Well there's certainly hundreds of NPC ships in the final Battle in the Ninetails Event.
 
And, looking at SC, how would that happen?

I'm not up to date enough regarding SC's specific mechanisms to answer that.

If it has to happen based on the actions of players, then once again, we are back to casual PvEers being dependent on other players.

One is also dependent on other players to be attacked by other player characters in a PvP encounter. That problem is it's own solution, if the right underlying mechanisms are in place. If the balance of incentives is slanted toward protecting others, that's what will happen, especially if it's also backed up by meaningful consequence mechanisms.
 
Well there's certainly hundreds of NPC ships in the final Battle in the Ninetails Event.
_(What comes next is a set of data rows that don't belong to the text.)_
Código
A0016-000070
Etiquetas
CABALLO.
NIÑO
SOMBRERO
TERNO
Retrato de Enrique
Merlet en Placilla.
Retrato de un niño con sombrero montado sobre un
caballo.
Is there something wrong? Are you reading stuff different to what I am writing? NPC ships aren't player owned ships. I have seen set battles in LOTRO with thousands of NPC's, in a small place but you would never manage to get thousands of players together the same way before the server collapsed. NPC, don't need to send data back and forth to other players, NPC's don't have stacks of stuff that needs to be kept track of, NPC's are NOT players.
 
Yeah, but virtual NPCs go on about their lives even without players being there you see. They even p00p in the woods when no one is looking.

Want to bet? :)

That's what players think will happen, it's the silliest thing I have heard about the game really. I mean how would the player even know. If the NPC just vanished once no-one was looking at or interacting with them and the virtual location was just tracked by an algorithm, to the players it would look exactly the same as if the NPC continued to exist when they weren't around, it's the illusion all games generate to create the illusion of persistence.
 
Is there something wrong? Are you reading stuff different to what I am writing? NPC ships aren't player owned ships. I have seen set battles in LOTRO with thousands of NPC's, in a small place but you would never manage to get thousands of players together the same way before the server collapsed. NPC, don't need to send data back and forth to other players, NPC's don't have stacks of stuff that needs to be kept track of, NPC's are NOT players.
Fidelity Roberts simulates everything! They have to send data back and forth - just because!